[Work to be completed] Copy the entries exactly. Their pictures do not belong in the copy.

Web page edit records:
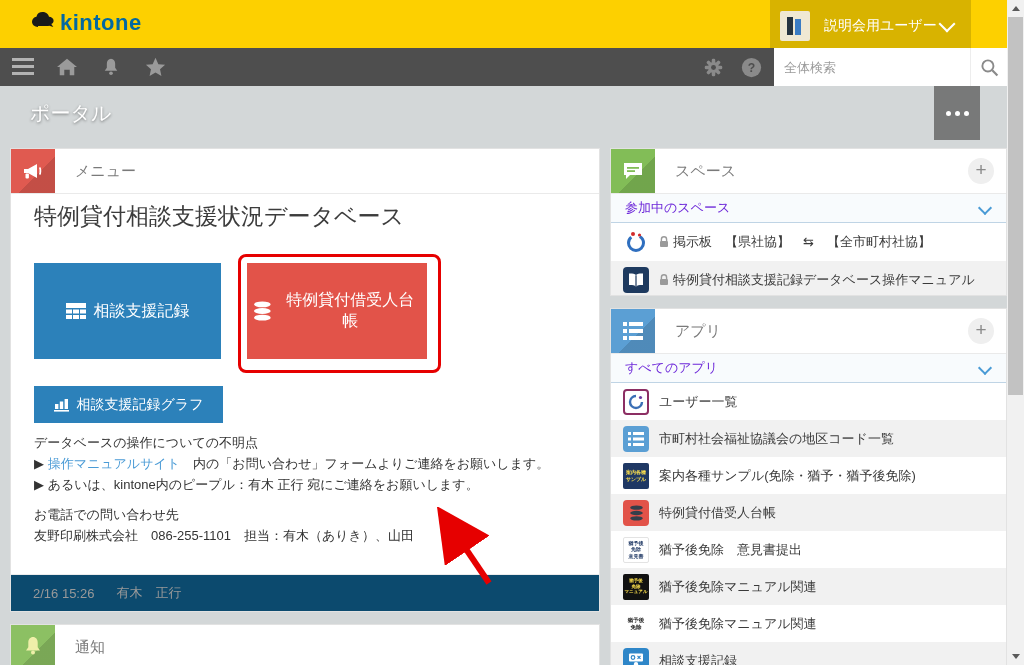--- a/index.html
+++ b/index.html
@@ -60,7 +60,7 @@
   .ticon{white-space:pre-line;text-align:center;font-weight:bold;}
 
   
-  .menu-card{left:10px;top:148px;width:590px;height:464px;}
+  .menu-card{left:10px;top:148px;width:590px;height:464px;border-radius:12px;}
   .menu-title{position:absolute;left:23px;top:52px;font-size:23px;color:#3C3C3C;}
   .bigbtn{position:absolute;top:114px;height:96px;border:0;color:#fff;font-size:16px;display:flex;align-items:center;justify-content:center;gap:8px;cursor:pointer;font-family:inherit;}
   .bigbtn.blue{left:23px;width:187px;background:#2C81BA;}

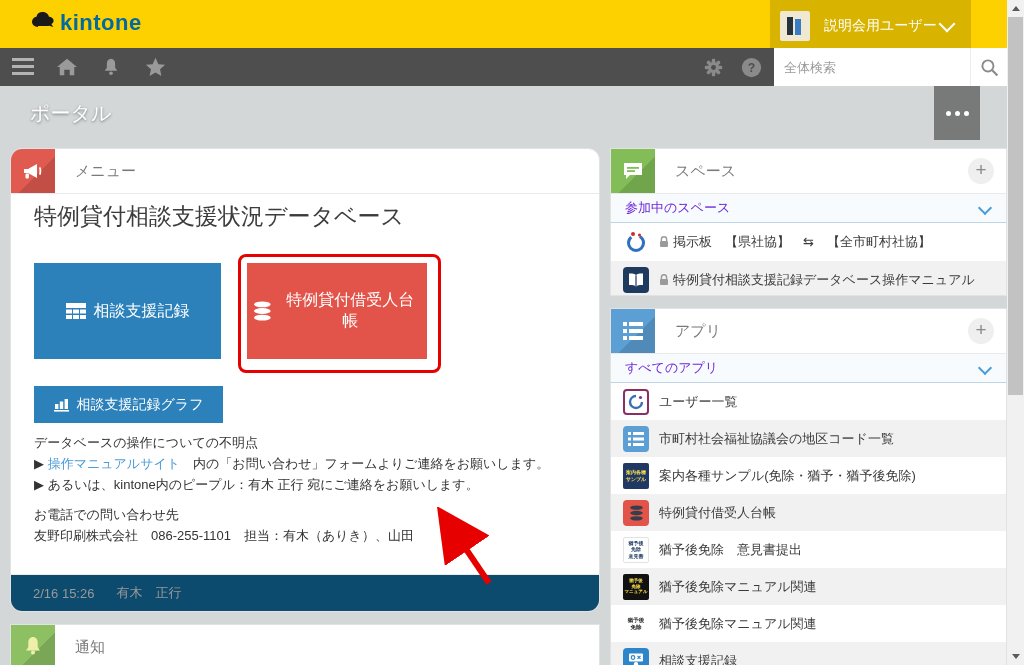--- a/index.html
+++ b/index.html
@@ -51,7 +51,7 @@
   .sec-label{position:absolute;left:64px;top:13px;font-size:15px;color:#7A7A7A;}
   .plus-btn{position:absolute;right:12px;top:9px;width:26px;height:26px;border-radius:50%;background:#EFEFEF;color:#8A8A8A;font-size:19px;line-height:24px;text-align:center;cursor:pointer;}
   .subrow{height:28px;background:#F8FBFD;border-bottom:1px solid #BFD4E5;position:relative;display:flex;align-items:center;}
-  .sublink{color:#6d28d9;font-size:13px;margin-left:14px;cursor:pointer;}
+  .sublink{color:#737373;font-size:13px;margin-left:14px;cursor:pointer;}
   .subchev{position:absolute;right:16px;top:9px;width:8px;height:8px;border-right:2px solid #4A9BD6;border-bottom:2px solid #4A9BD6;transform:rotate(45deg);}
   .row{display:flex;align-items:center;background:#fff;cursor:pointer;}
   .row.alt{background:#F1F1F1;}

[Result]
--- a/index.html
+++ b/index.html
@@ -60,7 +60,7 @@
   .ticon{white-space:pre-line;text-align:center;font-weight:bold;}
 
   
-  .menu-card{left:10px;top:148px;width:590px;height:464px;}
+  .menu-card{left:10px;top:148px;width:590px;height:464px;border-radius:12px;}
   .menu-title{position:absolute;left:23px;top:52px;font-size:23px;color:#3C3C3C;}
   .bigbtn{position:absolute;top:114px;height:96px;border:0;color:#fff;font-size:16px;display:flex;align-items:center;justify-content:center;gap:8px;cursor:pointer;font-family:inherit;}
   .bigbtn.blue{left:23px;width:187px;background:#2C81BA;}

--- a/index.html
+++ b/index.html
@@ -51,7 +51,7 @@
   .sec-label{position:absolute;left:64px;top:13px;font-size:15px;color:#7A7A7A;}
   .plus-btn{position:absolute;right:12px;top:9px;width:26px;height:26px;border-radius:50%;background:#EFEFEF;color:#8A8A8A;font-size:19px;line-height:24px;text-align:center;cursor:pointer;}
   .subrow{height:28px;background:#F8FBFD;border-bottom:1px solid #BFD4E5;position:relative;display:flex;align-items:center;}
-  .sublink{color:#6d28d9;font-size:13px;margin-left:14px;cursor:pointer;}
+  .sublink{color:#737373;font-size:13px;margin-left:14px;cursor:pointer;}
   .subchev{position:absolute;right:16px;top:9px;width:8px;height:8px;border-right:2px solid #4A9BD6;border-bottom:2px solid #4A9BD6;transform:rotate(45deg);}
   .row{display:flex;align-items:center;background:#fff;cursor:pointer;}
   .row.alt{background:#F1F1F1;}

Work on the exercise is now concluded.